Report fa discutere. L’attacco alla sanità veneta portato ieri sera dalla trasmissione di Sigfrido Ranucci lascia perplessi. Il giornalismo d’inchiesta ha una funzione molto importante nell’informazione e di conseguenza nella formazione del consenso. In diverse occasioni ha fatto emergere ingiustizie, ruberie, corruzione in tutti i settori della società. Ieri, dopo aver scandagliato nei mesi scorsi le disfunzioni della sanità lombarda, che effettivamente qualche problema deve pur avuto nella gestione della pandemia, ha fatto uno zoom sulla sanità veneta.
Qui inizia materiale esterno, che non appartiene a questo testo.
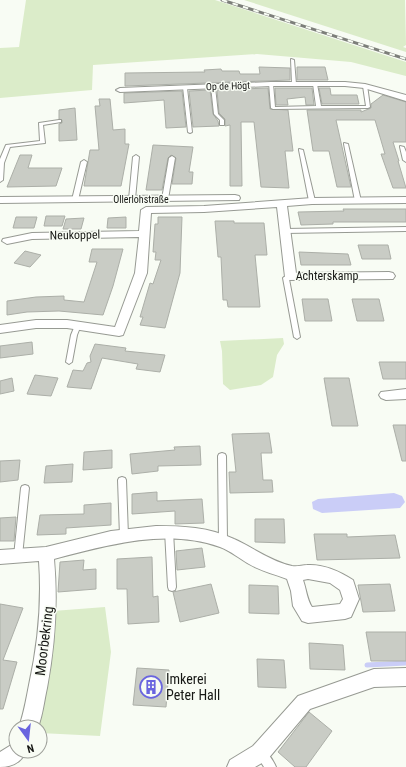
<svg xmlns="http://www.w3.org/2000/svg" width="406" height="767" viewBox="0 0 406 767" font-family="'Roboto Condensed',sans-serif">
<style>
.green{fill:#dbecc9}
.water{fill:#cacdf7}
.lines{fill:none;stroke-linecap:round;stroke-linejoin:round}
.stream{stroke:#cacdf7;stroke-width:5}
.building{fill:#c9ccc5;stroke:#acafa8}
.lane-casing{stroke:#979a93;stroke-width:2}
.street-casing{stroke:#979a93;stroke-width:2}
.lane{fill:#fff;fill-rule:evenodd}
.street{fill:#fff;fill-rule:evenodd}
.rail-casing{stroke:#7d7f7a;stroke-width:3}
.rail{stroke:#f8fcf4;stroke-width:2;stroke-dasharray:5.5;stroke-linecap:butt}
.labels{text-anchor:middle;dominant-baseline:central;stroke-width:3;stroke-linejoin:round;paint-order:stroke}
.far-street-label{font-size:10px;fill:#161714;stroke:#f8fcf4}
.street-label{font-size:12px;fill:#161714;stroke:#f8fcf4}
.near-street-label{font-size:14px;fill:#161714;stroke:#f8fcf4}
.near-poi-label{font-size:14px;fill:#161714;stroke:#f8fcf4;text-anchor:start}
</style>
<rect width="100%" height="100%" fill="#f8fcf4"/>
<!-- green -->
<path class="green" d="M26,0H215L406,62V76L351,62L257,54L93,65L92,90L0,98V48L19,47Z
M244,0H405L406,45L403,47L406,48V52Z
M283,338L284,344L277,355L273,377L261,385L230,390L223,384L222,351L220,341Z
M105,607L111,652L100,736L40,733V727H37L53,611Z"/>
<!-- water -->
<path class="water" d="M394,493L402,496L405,502L400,508L322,513L313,509L312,502L318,499Z"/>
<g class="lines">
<!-- stream -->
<path class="stream" d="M367,665L406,663"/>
</g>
<!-- building -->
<path class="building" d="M259,67L290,68V80L125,86V73L205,72L204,70L221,69L222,71H239L240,74H260Z
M297,67H325L328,80H297Z
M268,88L270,109L288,110L293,151H285L289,188L261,187L254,122H241L242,186H230V125L225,126V119L219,113L217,90Z
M275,88H312L314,105H306L305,97L287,99L288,105H276Z
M319,88H330L331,95H357L359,104H322Z
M210,90L213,114L218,121L219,126L193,127L189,91Z
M182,91L186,127L166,128L164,100L124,103V93Z
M383,95L406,102V142H393L399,161H398L406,188H393L381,154H385L375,120H336L351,187H337L329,151H313L307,110H361V112L371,108V104Z
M99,99H110L113,130L125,129V144H129L121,186H84L90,150H99L95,106H100Z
M75,108L77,140L59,141V124L62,123V120L59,119V110Z
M153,145L193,147L189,172H193L192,184H172L176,158L171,155L168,158L162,190H146Z
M20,155H32L28,168H62L56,186L7,187Z
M343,209H406V222H333V224L301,225L298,212L344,211Z
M46,216H65L62,226H44Z
M16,217H37L34,228H13Z
M126,217V228H107L108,218Z
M158,217H182L180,273L165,328L140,325L143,317H140L150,283L153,284L161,260H155L156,252H153L155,224H158Z
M84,218L81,229H63L66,219Z
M215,221H234V223H264L267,255H255L260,307H228L227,300H223L221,257H218Z
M358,245H388L391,259H362Z
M92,249H123L113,286L103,315L59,311L27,312L7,315V301L36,297L64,296V300L84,302L97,262H89Z
M25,251L41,255L30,267L14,263Z
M299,252L348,254L351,265H301Z
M302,299H328L332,321H305Z
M352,299H379L384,321H357Z
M32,342L33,354L0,358V346Z
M95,344L126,348L125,351L165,355L160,372L136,369L138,364L102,358L91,389L67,387L73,370L83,371L87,363L91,362L90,356Z
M379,362H406V379H383Z
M35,375L58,378L51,396L27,394Z
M12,378L14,391L0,394V381Z
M324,378H349L358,426H332Z
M393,425H406V461H402Z
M269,433L272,453H261L263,480H272L273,492L230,493L229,472H236L232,434Z
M200,446L201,465L158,466V471L132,474L130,454L175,450L174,447Z
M112,450V468L83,470L84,452Z
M20,460L18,480L0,482V461Z
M73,464L72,482L44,483L46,466Z
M157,492V501L202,499L204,523L175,524V511L132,514V494Z
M111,503V525L66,528V534L37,535L40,515L84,514V505Z
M16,517L14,541H0V518Z
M255,519H284L285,543L255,542Z
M314,534H347V537L395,535L400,558L317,560Z
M202,548L205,567L177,570L176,551Z
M152,557L153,597L158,596L159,622L128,624L127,589H117V559Z
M84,560L83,570L96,569V589L58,592L60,562Z
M211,584L219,613L180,622L173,592Z
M390,584L395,611L363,612L358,585Z
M249,585L278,586L279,614L249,613Z
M0,604L23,608L3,660L17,662L3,709H0Z
M366,632H406V661H371Z
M309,643L343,645L345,670L310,669Z
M257,659L284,660L286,688L258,687Z
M137,668L169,670L166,707L133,705Z
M309,712L332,731L306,767H295L278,752Z"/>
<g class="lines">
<!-- lane casing -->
<g class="lane-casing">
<path id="lane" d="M291,59L294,60L296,84L294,85L292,84Z
M269,83L273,84L275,107L316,106L313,84L315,83L317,84L321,106H366L363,86L367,85L370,107L368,108L273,109L271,108Z
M211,86L215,87L218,114L224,120V125H220V120L214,114Z
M183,87L187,88L192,132L190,133L188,132Z
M59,120H61V122L43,125L45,143L10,147L4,163L3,180L0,182V159L6,145L40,141L39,123Z
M344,143L348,144L361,201L358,203L355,201L344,144Z
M400,146L404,147L406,152V162L403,160L400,147Z
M299,149L303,150L315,201L314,202L312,203L309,201L299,150Z
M136,155L139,157L135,199L132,201L129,199L133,157Z
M172,156L175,158L168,199L165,201L162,199L169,158Z
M84,160L87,162L78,200L75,202L72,200L81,162Z
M406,227V231L285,233L282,231L285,229Z
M291,275L294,277L289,279L300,337L297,339L294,337L283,278L284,277Z
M76,323H78L81,325L77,335L72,362L69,364L66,362L71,335Z
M222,453L225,454L226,456L227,541L226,544L223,545L220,544L219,541L218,456L219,454Z
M122,477L125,478L126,480L128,536L127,539L124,540L121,539L120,536L118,480L119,478Z
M25,485L28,486L29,488L22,556L21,559L18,560L15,559L14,556L21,488L22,486Z
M169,527L172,528L173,531L176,587L175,590L172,591L169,590L168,587L165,531L166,528Z
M260,748C267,751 273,760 276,767H264L255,753L256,749Z"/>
</g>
<!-- street casing -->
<g class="street-casing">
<path id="street" d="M271,82H345L365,84L406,95V101L364,88L345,86H271L120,92L116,90L120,88Z
M235,195L239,196L240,198L239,200L0,203V197Z
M406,197V203L312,204L287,206L296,273L389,272L393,273L395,276L393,279L287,280L285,277L277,207L204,212L151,213L147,273L123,335L119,336L67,328H36L0,333V325L36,320H67L115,327L135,273L139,237L32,239L7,244L2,241L3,239L32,233L139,231L141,210L146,207L204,206L312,198Z
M406,389V399L386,400L381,398L379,395L381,392Z
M156,526C182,526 209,527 234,539C254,548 270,561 292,566C297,567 302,565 307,565C324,564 339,571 353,580L359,599L351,617L345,619L308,623L302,621L293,606L291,591L287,579C274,574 261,571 249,564C240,559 231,551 220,547C166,528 107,545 54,559C58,603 55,645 47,688C44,701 43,714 38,727H19C24,713 26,700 29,685C38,644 42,603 39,561L0,564V550L46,547L111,531ZM308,579L330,583L340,590L343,599L340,604L312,607C307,600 306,588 303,580Z
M406,668V686L374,687L310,709L267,760L255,767H227L230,760L253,746L298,696L374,669Z
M16,742V751H26C21,763 12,767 0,767V752Z"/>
</g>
<!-- lane -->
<use href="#lane" class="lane"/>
<!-- street -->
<use href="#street" class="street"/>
<!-- rail casing -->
<g class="rail-casing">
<path id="rail" d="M222,0L406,59"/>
</g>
<!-- rail -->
<use href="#rail" class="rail"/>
</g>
<!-- icons -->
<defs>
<g id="building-ring" transform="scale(1.15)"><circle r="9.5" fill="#f8fcf4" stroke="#6a65df" stroke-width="1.5"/><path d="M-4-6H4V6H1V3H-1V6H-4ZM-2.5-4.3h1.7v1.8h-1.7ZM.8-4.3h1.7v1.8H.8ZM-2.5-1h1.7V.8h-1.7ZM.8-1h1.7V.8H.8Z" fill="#6a65df"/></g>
</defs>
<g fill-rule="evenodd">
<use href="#building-ring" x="151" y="687"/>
</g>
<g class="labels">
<!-- far-street labels -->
<g class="far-street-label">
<text transform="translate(228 86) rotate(-2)">Op de Högt</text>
<text x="141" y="199">Ollerlohstraße</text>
</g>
<!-- street labels -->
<g class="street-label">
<text transform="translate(75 235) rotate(-1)">Neukoppel</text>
<text x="327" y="276">Achterskamp</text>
</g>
<!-- near-street labels -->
<g class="near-street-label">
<text transform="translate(44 641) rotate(-83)">Moorbekring</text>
</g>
<!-- near-poi labels -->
<g class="near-poi-label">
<text x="166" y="679">Imkerei<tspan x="166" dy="16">Peter Hall</tspan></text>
</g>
</g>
<!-- north arrow -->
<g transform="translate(28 739) rotate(165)"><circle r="19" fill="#f8fcf4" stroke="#9ea09a"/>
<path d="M0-3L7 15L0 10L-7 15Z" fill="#6a65df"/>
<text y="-6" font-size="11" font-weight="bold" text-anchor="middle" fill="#161714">N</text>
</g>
</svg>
Report ha messo sotto la lente d’ingrandimento le modalità con le quali è stata affrontata la seconda ondata, in novembre e dicembre, che in Veneto è stata più grave della prima in termini di contagi, ricoveri e morti. Secondo la trasmissione c’è una responsabilità della Regione. L’aver impostato la verifica dei contagi sui tamponi rapidi avrebbe portato a non riconoscere tanti casi positivi e ciò avrebbe favorito la diffusione del Covid. In più la Regione avrebbe manipolato i parametri sui quali il CTS si basa per assegnare il colore della zona che per il Veneto è stato per molte settimane giallo, lasciando intendere che avrebbe dovuto essere in arancione. Oggi, nella quotidiana conferenza stampa di Zaia, è arrivata la risposta della Regione che ha confermato la linea tenuta finora: la grande mole di tamponi rapidi ha permesso di raggiungere il maggior numero di persone possibile con un margine di errore minimo, come ha spiegato la dr.ssa Ricci dell’Istituto Zooprofilattico delle Venezie. Nei prossimi giorni è attesa la risposta alle altre contestazioni.
Quello che stride in tutto questo è che Report faccia le pulci alla sanità veneta, unanimemente riconosciuta come una delle migliori se non la migliore d’Italia quando in altre regioni ci sono situazioni da far rabbrividire, come in Calabria, dove si permette che le aziende sanitarie non presentino manco il bilancio!